The training examples are available when global learning are used.
Real time application are useful in local learning.
Supervised learning claims the learning process to be absorbed: training examples are supplied.
Supervised learning (competitive, self-organising) – neurons participate to act in response to input patterns. No precise direction is known from the external environment.
Perceptron introduced in the late 1950’s by Minsky and Papert and the Perceptron term coined by frank Rosenblatt and attempted to understand human memory learning and cognitive processes. With some additional, fixed, pre-processing the Perceptron becomes to be an MCP model which contains neuron with weighted inputs. Component labelled A1, A2, Aj, Ap are known as association components. The function of these components is to extract specific, localised featured from the input images. Perceptrons imitate the essential proposal behind the mammalian visual system. Even though their skilled extended a lot more these were essentially used in pattern recognition. In 1969 Minsky and Papert published a book which contains the description of limitation of single Perceptrons. The book explained precisely that single layer perceptrons could not do pattern recognition operations like whether shape is connected or not. In 1980’s they realised that providing suitable training to multilevel perceptrons, it can do these operations
Model of a Perceptron:
A o—— |W T |
A o—— |W +———+ +——————-+
. | . | ___ |_________| __ Squarewave |_______ Output
. | . | | S | __| Generator | /
. | . | /__ | +——————-+
A[n] o—— |W[n] | Sum |
S = T + Sum( W[i]*A[i] ) as i goes from 1 -> n
Output = 1 if S > 0; else -1
Where A[n] are the perceptron’s inputs
W[n] is weights which are applied to related input
T is the Threshold
The square wave generator just twists the output into positive or negative number. Whenever we give perceptron, Depending on the input’s weights and a threshold we will get positive or negative output.
Perceptron are two types
Single layer network
Single layer network:
A single layer perceptron network composed of one or more artificial neurons in parallel. Each neuron in this provides one network output, and is usually linked to all of the external inputs.

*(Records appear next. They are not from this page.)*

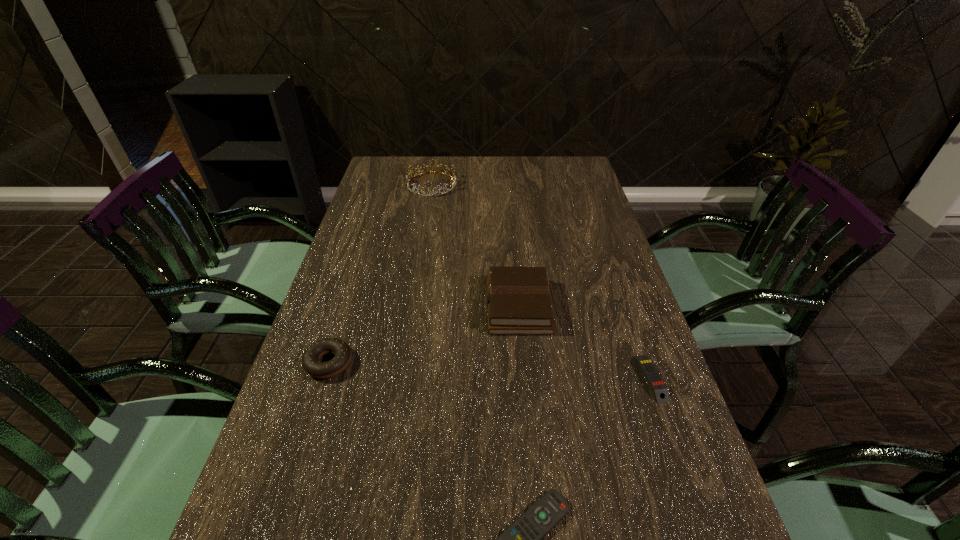
The image size is (960, 540). I want to click on the farthest object, so click(x=453, y=181).

This screenshot has width=960, height=540. Identify the location of the fourth object from right to left. (453, 181).

You are a GUI agent. You are given a task and a screenshot of the screen. Output one action in this format:
    pyautogui.click(x=<x>, y=<y>)
    Task: Click on the Bible
    This screenshot has width=960, height=540.
    Given the screenshot: What is the action you would take?
    pyautogui.click(x=518, y=299)

This screenshot has height=540, width=960. I want to click on the third shortest object, so click(x=310, y=361).

Locate an element on the screen. The height and width of the screenshot is (540, 960). the leftmost object is located at coordinates (310, 361).

Identify the location of the rightmost object. This screenshot has width=960, height=540. (657, 385).

Where is `the second shortest object`? the second shortest object is located at coordinates (657, 385).

Image resolution: width=960 pixels, height=540 pixels. I want to click on free region located on the front-facing side of the farthest object, so click(x=422, y=241).

Where is `vacant region located on the spine side of the fourth nearest object`? This screenshot has width=960, height=540. vacant region located on the spine side of the fourth nearest object is located at coordinates (362, 306).

This screenshot has height=540, width=960. I want to click on vacant space located on the spine side of the fourth nearest object, so click(x=396, y=306).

A multilayer perceptron is a feedforward artificial neural network model that represents sets of input data onto a set of appropriate output. We know that simple perceptrons are restricted in their characterizational capabilities. Consider simple layer cannot represent XOR function. Anyway, it is simple that XOR can be denoted by a multilayer perceptron by writing in terms of basic functions AND, OR, and NOT.

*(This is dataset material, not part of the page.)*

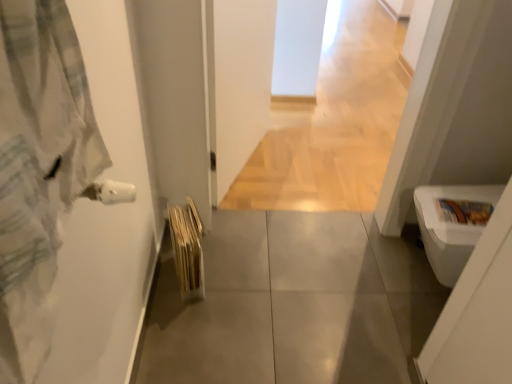
Image resolution: width=512 pixels, height=384 pixels. What do you see at coordinates (451, 226) in the screenshot?
I see `white glossy toilet bowl at lower right` at bounding box center [451, 226].

This screenshot has height=384, width=512. In order to click on light gray flannel bathrobe at left in this screenshot , I will do `click(38, 169)`.

Who is taller, light gray flannel bathrobe at left or white glossy toilet bowl at lower right?

With more height is white glossy toilet bowl at lower right.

Characteristics of Neural Networks:
Each unit performs a relatively simple job: receive input from neighbours or external sources and use this to compute an output signal which is propagated to other units. Apart from this processing, a second task is the adjustment of the weights. The system is inherently parallel in the sense that many units can carry out their computations at the same time. Within neural systems it is useful to distinguish three types of units: input units (indicated by an index i) which receive data from outside the neural network, output units (indicated by an index o) which send data out of the neural network, and hidden units (indicated by an index h) whose input and output signals remain within the neural network. During operation, units can be updated either synchronously or asynchronously. With synchronous updating, all units update their activation simultaneously; with asynchronous updating, each unit has a (usually fixed) probability of updating its activation at a time t, and usually only one unit will be able to do this at a time. In some cases the latter model has some advantages.